PL : Je ne voulais pas des acteurs qui jouent mais qui incarnent… Pour le rôle de Mathieu, j’ai rencontré de nombreux acteurs de l’âge du personnage (30-35 ans) et même si la plupart d’entre eux étaient formidables, il leur manquait à tous cette part d’enfance que Pierre a en lui. Pour le rôle de l’ami de Jean, Gabriel Arcand est probablement un des meilleurs acteurs avec qui j’ai pu travailler. Je me demande même si j’aurais pu faire le film s’il avait refusé de jouer dedans car on ne fait pas un film pour faire un film mais pour le réussir et je savais qu’avec lui, j’avais plus de chances de le réussir. Il a une stature et un charisme absolument déments. Vous pouvez le filmer même quand il ne fait rien, il se passe toujours quelque chose à l’écran. Quelques grands acteurs ont ça. Par exemple, il y a de nombreuses années, lorsque j’étais encore ingénieur du son, j’ai travaillé sur le tournage d’un film avec Gian Maria Volonte (qui jouait le personnage de « l’indien » dans « Et pour quelques dollars de plus »)… Ce gars là, il avait ça en lui… Il était un spectacle à lui tout seul.
NC : Il y a une autre nouveauté, c’est que vous abordez une langue savoureuse et particulière, le Québécois ? Pas facile, délicat, comment avez vous réussi cette prouesse ?
PL : J’ai écrit des dialogues en français de France. Or l’histoire se déroulant au Québec, j’avais besoin d’une majorité de comédiens Québécois. J’ai donc organisé une lecture du scénario avec les acteurs en amont du tournage afin qu’ils puissent s’approprier le texte et le « québéquiser » afin de rendre la musicalité de la langue plus authentique mais tout en veillant à ce qu’elle reste compréhensible. Il était impensable pour moi de sous-titrer le film. Après tout, Mathieu comprend tout ce que les personnages québécois lui disent… Je n’allais pas faire un film avec un personnage principal qui allait dire à tout bout de champ : « Hein… Quoi ??? Qu’est ce que tu dis ??? » (Rires). Je souhaitais que le public français comprenne les dialogues mais je ne voulais pas non plus que les québécois puissent penser que j’avais trop francisé ou trop parisianisé leur langue. Ceci dit, j’ai fait récemment une projection du film là bas et je n’ai eu que des bons retours.

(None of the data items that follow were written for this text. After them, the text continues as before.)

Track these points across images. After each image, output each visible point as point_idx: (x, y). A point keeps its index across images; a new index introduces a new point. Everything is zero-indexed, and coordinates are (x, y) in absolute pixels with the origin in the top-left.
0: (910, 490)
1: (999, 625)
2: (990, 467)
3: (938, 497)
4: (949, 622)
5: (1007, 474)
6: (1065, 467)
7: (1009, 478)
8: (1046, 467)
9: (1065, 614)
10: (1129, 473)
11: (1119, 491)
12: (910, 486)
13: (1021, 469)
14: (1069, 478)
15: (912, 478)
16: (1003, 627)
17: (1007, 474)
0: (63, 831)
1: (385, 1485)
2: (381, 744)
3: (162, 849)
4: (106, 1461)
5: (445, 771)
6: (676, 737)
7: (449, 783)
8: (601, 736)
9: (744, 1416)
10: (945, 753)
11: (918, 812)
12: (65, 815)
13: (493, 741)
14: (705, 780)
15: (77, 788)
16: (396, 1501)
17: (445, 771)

NC : Oui, vous l’avez dit : « authentique ».
Vous évoquiez un film solaire… Cela se ressent également à travers la musique superbement adaptée et donc sensible… Quelle place lui donnez vous dans l’œuvre ?
PL : D’une manière générale, je ne veux pas que l’on entende ou que l’on écoute la musique mais je tiens à ce qu’elle soit là quand il y en a. Sans qu’il y en ait trop pour autant. C’est un travail de longue haleine qui commence dès l’écriture du scénario où je cherche déjà une couleur musicale à donner au film. Flemming Nordkrog, mon compositeur, a beaucoup de talent musicalement. Il a aussi le talent de me supporter parce que pour ce qui est de la musique, je suis vraiment un emmerdeur patenté (Rires). C’est un travail qui demande beaucoup de temps et de réflexion mais il ne faut pas que ce travail soit trop visible… C’est vrai aussi bien pour la photographie, la direction d’acteur, l’écriture ou la musique car un film, c’est un cadeau que l’on offre au spectateur et si notre travail se voit trop, c’est comme si on affichait le prix sur le cadeau.
Je crois savoir que pour créer ce film, vous êtes parti du livre de Jean-Paul Dubois, « Si ce livre pouvait me rapprocher de toi ! » mais que vous vous en êtes fortement démarqué ?
PL : La première image qui me soit venue à l’esprit, c’est celle des deux frères qui cherchent le corps de leur père sur un lac, en étant accompagné par un homme qui s’avère être leur frère mais ils ne le savent pas. Je me suis dit, c’est cette histoire là que je veux raconter. Je suis reparti du livre de Jean-Paul Dubois qui m’avait inspiré cette image mais je n’en ai gardé que quelques mots clés comme « frère, père, lac et Canada ». A tel point qu’aujourd’hui, le film ne raconte plus la même histoire et que lorsque Jean-Paul a lu le scénario, il ma dit : « Super, fais le film et j’écrirai le livre après ! » (Rires). Mais s’il n’avait pas écrit ce livre là, je n’aurai pas fais ce film là. Je pense que les grands livres peuvent inspirer de nouvelles histoires car faire un simple décalque ne présente, à mes yeux, aucun intérêt.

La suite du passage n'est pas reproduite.